__WORK TASK__. Print out the entries that follow exactly, missing none.

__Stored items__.
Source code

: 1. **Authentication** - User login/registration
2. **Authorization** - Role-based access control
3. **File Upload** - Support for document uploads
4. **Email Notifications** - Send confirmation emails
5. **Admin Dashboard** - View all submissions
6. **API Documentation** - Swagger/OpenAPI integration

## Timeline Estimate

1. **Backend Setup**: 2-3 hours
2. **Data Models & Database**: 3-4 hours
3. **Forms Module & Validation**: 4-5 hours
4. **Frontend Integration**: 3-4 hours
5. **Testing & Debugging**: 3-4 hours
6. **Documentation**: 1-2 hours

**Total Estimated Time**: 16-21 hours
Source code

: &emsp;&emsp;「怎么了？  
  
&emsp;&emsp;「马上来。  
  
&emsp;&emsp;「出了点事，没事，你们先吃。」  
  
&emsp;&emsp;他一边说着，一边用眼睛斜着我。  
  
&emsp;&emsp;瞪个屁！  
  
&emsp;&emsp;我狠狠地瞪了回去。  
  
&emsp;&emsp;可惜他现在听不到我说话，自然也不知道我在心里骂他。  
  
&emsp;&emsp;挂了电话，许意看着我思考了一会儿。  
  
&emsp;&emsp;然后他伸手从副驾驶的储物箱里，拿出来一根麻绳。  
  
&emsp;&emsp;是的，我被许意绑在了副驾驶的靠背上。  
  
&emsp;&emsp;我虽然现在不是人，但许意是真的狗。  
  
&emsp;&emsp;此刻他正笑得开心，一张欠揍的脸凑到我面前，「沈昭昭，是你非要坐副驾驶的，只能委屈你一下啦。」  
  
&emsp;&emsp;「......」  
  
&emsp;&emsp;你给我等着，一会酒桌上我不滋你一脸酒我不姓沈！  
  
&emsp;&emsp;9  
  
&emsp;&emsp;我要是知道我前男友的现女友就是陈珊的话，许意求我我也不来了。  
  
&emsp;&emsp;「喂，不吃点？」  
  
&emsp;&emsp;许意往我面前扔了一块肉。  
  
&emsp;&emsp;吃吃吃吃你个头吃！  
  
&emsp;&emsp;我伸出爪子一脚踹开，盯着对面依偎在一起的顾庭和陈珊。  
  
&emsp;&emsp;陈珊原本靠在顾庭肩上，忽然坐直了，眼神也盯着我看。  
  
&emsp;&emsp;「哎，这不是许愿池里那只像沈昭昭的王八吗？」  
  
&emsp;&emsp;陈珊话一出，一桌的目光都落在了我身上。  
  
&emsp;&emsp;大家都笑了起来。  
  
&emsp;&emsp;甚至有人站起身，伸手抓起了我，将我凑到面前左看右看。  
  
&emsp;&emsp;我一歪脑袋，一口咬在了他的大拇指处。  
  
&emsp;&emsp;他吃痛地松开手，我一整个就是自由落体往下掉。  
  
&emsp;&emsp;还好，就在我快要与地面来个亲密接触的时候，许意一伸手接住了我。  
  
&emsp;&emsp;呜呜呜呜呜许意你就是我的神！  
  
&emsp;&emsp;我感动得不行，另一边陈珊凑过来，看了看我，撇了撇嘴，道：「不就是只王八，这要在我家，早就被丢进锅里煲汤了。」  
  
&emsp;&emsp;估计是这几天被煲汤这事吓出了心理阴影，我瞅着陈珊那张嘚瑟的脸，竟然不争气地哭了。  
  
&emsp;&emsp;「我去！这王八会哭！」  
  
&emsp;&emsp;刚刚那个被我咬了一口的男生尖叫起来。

__THE COMPLETED TASK__.
Source code

: 1. **Authentication** - User login/registration
2. **Authorization** - Role-based access control
3. **File Upload** - Support for document uploads
4. **Email Notifications** - Send confirmation emails
5. **Admin Dashboard** - View all submissions
6. **API Documentation** - Swagger/OpenAPI integration

## Timeline Estimate

1. **Backend Setup**: 2-3 hours
2. **Data Models & Database**: 3-4 hours
3. **Forms Module & Validation**: 4-5 hours
4. **Frontend Integration**: 3-4 hours
5. **Testing & Debugging**: 3-4 hours
6. **Documentation**: 1-2 hours

**Total Estimated Time**: 16-21 hours
Source code

: &emsp;&emsp;「怎么了？  
  
&emsp;&emsp;「马上来。  
  
&emsp;&emsp;「出了点事，没事，你们先吃。」  
  
&emsp;&emsp;他一边说着，一边用眼睛斜着我。  
  
&emsp;&emsp;瞪个屁！  
  
&emsp;&emsp;我狠狠地瞪了回去。  
  
&emsp;&emsp;可惜他现在听不到我说话，自然也不知道我在心里骂他。  
  
&emsp;&emsp;挂了电话，许意看着我思考了一会儿。  
  
&emsp;&emsp;然后他伸手从副驾驶的储物箱里，拿出来一根麻绳。  
  
&emsp;&emsp;是的，我被许意绑在了副驾驶的靠背上。  
  
&emsp;&emsp;我虽然现在不是人，但许意是真的狗。  
  
&emsp;&emsp;此刻他正笑得开心，一张欠揍的脸凑到我面前，「沈昭昭，是你非要坐副驾驶的，只能委屈你一下啦。」  
  
&emsp;&emsp;「......」  
  
&emsp;&emsp;你给我等着，一会酒桌上我不滋你一脸酒我不姓沈！  
  
&emsp;&emsp;9  
  
&emsp;&emsp;我要是知道我前男友的现女友就是陈珊的话，许意求我我也不来了。  
  
&emsp;&emsp;「喂，不吃点？」  
  
&emsp;&emsp;许意往我面前扔了一块肉。  
  
&emsp;&emsp;吃吃吃吃你个头吃！  
  
&emsp;&emsp;我伸出爪子一脚踹开，盯着对面依偎在一起的顾庭和陈珊。  
  
&emsp;&emsp;陈珊原本靠在顾庭肩上，忽然坐直了，眼神也盯着我看。  
  
&emsp;&emsp;「哎，这不是许愿池里那只像沈昭昭的王八吗？」  
  
&emsp;&emsp;陈珊话一出，一桌的目光都落在了我身上。  
  
&emsp;&emsp;大家都笑了起来。  
  
&emsp;&emsp;甚至有人站起身，伸手抓起了我，将我凑到面前左看右看。  
  
&emsp;&emsp;我一歪脑袋，一口咬在了他的大拇指处。  
  
&emsp;&emsp;他吃痛地松开手，我一整个就是自由落体往下掉。  
  
&emsp;&emsp;还好，就在我快要与地面来个亲密接触的时候，许意一伸手接住了我。  
  
&emsp;&emsp;呜呜呜呜呜许意你就是我的神！  
  
&emsp;&emsp;我感动得不行，另一边陈珊凑过来，看了看我，撇了撇嘴，道：「不就是只王八，这要在我家，早就被丢进锅里煲汤了。」  
  
&emsp;&emsp;估计是这几天被煲汤这事吓出了心理阴影，我瞅着陈珊那张嘚瑟的脸，竟然不争气地哭了。  
  
&emsp;&emsp;「我去！这王八会哭！」  
  
&emsp;&emsp;刚刚那个被我咬了一口的男生尖叫起来。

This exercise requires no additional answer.